À trois reprises, mon moteur s’est arrêté en cours de vol, mais chaque fois cela s’est passé à proximité du terrain, ce qui m’a permis d’atterrir…
En ce moment j’ai de nouveau recours à vous… J’avais demandé à l’œuvre du Fanion du Sacré-Cœur une flamme pour avion. Cette flamme est arrivée, et maintenant, j’ai le plus grand désir de la faire flotter dans les airs au-dessus de moi. Obtenez-moi le courage, d’abord d’arborer dès demain mon petit drapeau, et le courage de me battre contre l’ennemi sans faiblesse.
Le lendemain, la flamme du Sacré-Cœur déployée sur son Nieuport… Bourjade s’envole vers l’ennemi.

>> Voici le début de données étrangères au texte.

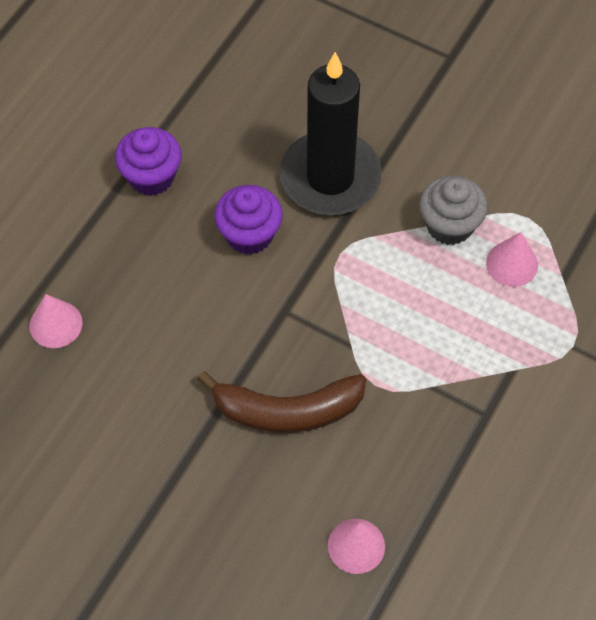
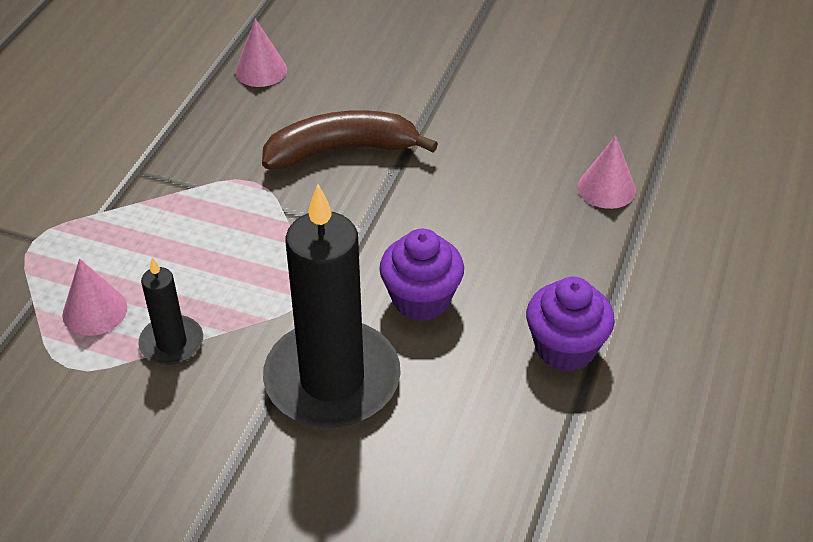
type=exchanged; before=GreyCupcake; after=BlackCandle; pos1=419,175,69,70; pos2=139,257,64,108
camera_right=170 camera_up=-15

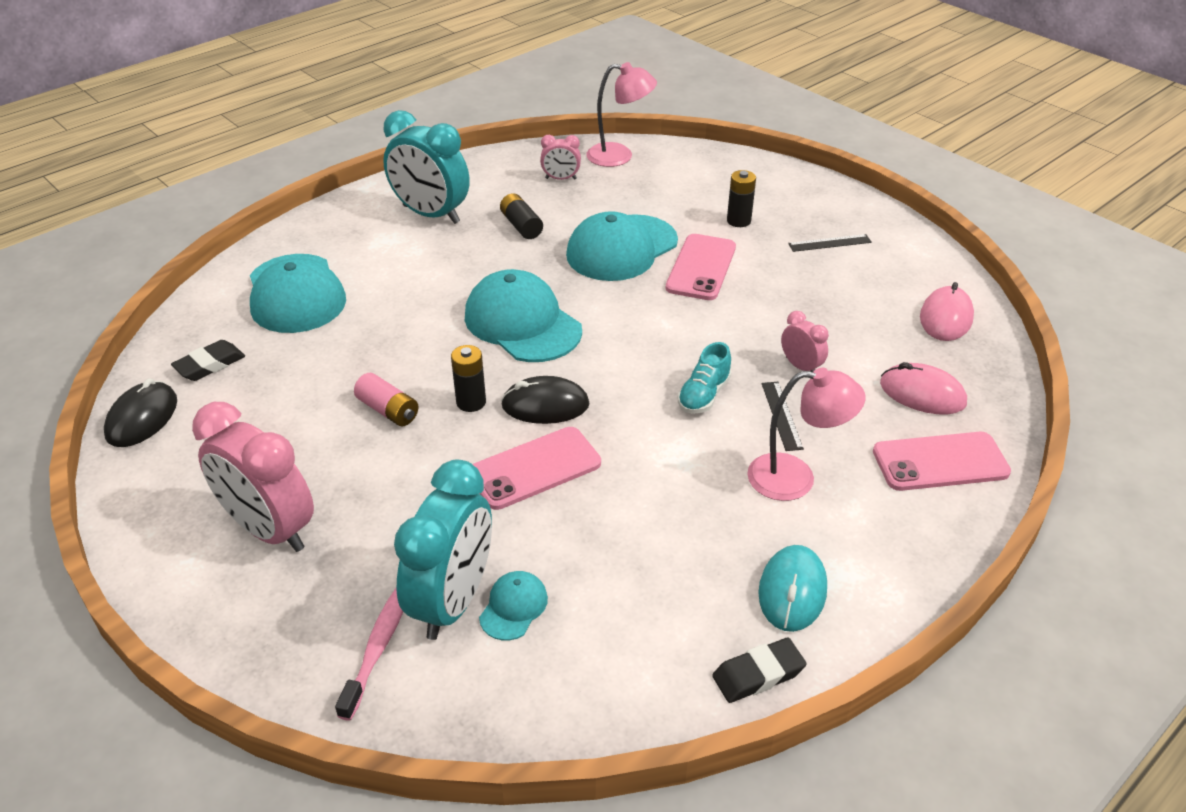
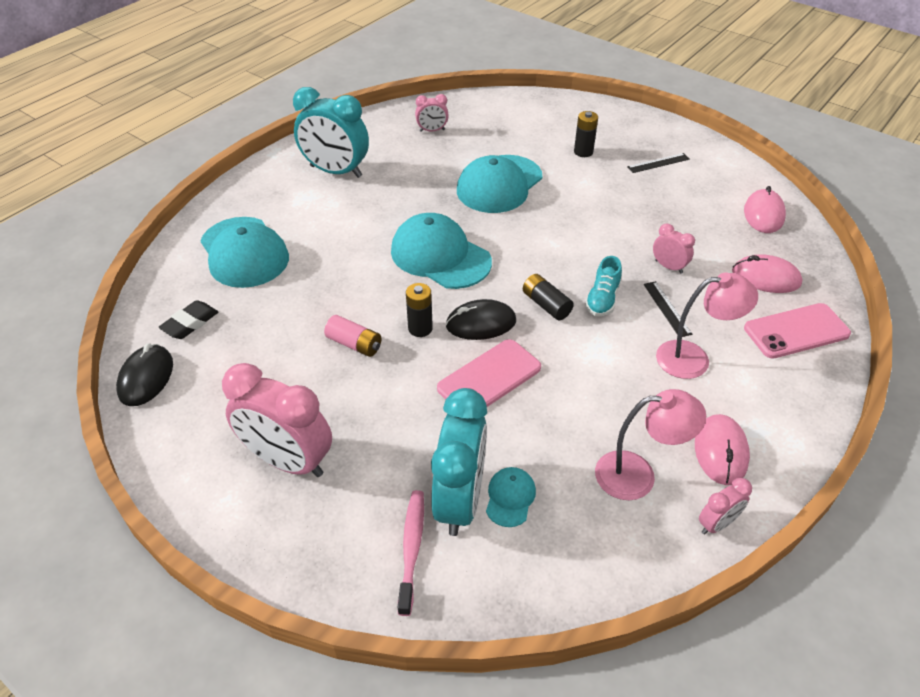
type=missing; before=PinkPhone; pos1=666,234,70,66
type=relocated; before=BlackBattery; pos1=500,193,43,46; pos2=523,274,51,46
type=relocated; before=PinkLamp; pos1=586,62,71,105; pos2=595,389,111,111
type=exchanged; before=BlackEraser; after=PinkClock; pos1=712,638,95,65; pos2=699,478,53,57
type=colour; before=TurquoiseMouse; after=PinkMouse; pos1=758,545,69,87; pos2=695,414,55,71
camera_right=-10 camera_up=5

Voici quelques autres extraits de ses petits carnets.
Je pense à nos pauvres morts. Je prie si peu et si mal pour eux. Sœur Thérèse, je vous les recommande ; en, particulier de F… et M… Hélas ! où est leur âme ? J’espère que Dieu aura pitié d’eux !
Je vous recommande mon frère Paul, mes frères missionnaires du Sacré-Cœur qui sont tombés…
Et puis, Sœur Thérèse, tous les pauvres soldats de France.
Un paragraphe sur son courage…
Voici comment Jésus me fit reconnaître le néant de mon courage. Certes, je ne me suis jamais vanté de cette anecdote, lorsqu’on me demande de raconter “mes exploits !”.
Le sort m’ayant désigné, j’ai dû, une nuit de décembre, patrouiller vers les réseaux allemands. Je me suis mis en route avec quelques fantassins, assez peu rassuré, la mission me semblant plutôt périlleuse après les tirs continuels de la journée dans cette région. Bientôt un homme fait un signe, et nous nous aplatissons dans un trou d’obus. Devant nous des ombres remuent. Je les crus très près et me sentis pris à la gorge d’une frousse intense. Les hypothèses les plus effrayantes ont bientôt fait de m’enlever mon mince bagage de sang-froid, et, le premier de tous, je parle de rétrograder, considérant l’exécution de l’ordre comme impossible.
Après cela, ma bravoure m’était connue, et vraiment je n’ai pas lieu d’être fier si, dans la suite, il a plu au Cœur de Jésus de se servir de moi, pour porter le nom de son clergé.